Ballyhea says ‘enough’ - Five years of debt protest ends

THE “Ballyhea says No to the Bondholders” campaign marched for the 262nd and last time yesterday.

Ballyhea says ‘enough’ - Five years of debt protest ends

The banners have been put away but the integrity of their cause, the shining honesty of their argument, remains undiminished but tragically unresolved. That will always be the case. The imposition of private losses on this country’s public purse had no, and can never have, any moral foundation.

There is no argument, other than power against powerlessness, for the imposition of losses, incurred by international investors in the formalised Ponzi scheme known as the Irish property market of a decade ago, on the public purse. Yet that is what transpired and will shape public budgets for decades to come.

It will limit our capacity to deliver the kind of services that define a civilised society. Where we should employ nurses and teachers we must pay German bankers or Dutch pension schemes to cover their bad bets. The bank bailout cost €65bn and the annual interest bill edges close to €2bn.

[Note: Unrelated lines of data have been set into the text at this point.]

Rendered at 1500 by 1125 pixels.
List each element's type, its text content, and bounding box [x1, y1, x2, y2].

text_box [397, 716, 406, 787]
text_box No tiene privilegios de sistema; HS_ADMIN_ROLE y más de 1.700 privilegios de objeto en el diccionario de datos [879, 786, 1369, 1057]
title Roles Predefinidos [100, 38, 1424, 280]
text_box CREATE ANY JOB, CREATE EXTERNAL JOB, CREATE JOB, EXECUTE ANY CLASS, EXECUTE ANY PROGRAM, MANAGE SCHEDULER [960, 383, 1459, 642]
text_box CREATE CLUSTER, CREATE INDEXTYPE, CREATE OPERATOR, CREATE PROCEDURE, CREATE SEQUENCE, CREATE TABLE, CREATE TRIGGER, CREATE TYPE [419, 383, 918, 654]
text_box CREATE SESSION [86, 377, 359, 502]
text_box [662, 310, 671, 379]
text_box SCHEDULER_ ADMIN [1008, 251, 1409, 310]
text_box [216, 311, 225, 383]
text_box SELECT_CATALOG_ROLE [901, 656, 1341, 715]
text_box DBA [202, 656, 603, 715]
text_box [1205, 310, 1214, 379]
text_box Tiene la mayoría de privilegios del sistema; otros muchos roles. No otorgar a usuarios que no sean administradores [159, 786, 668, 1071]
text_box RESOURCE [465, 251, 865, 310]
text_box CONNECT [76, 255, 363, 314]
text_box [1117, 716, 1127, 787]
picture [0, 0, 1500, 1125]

The Ballyhea protests highlighted the albatross-around-the-neck nature of this crushing debt and showed how a small, near-bankrupt country is powerless and cedes its sovereignty to its all-powerful paymasters. It must be a priority of the 32nd Dáil, and every subsequent Dáil, that we never find ourselves in such an unequal position again. The Ballyhea protests contributed to establishing that awareness and for that they must be congratulated and thanked.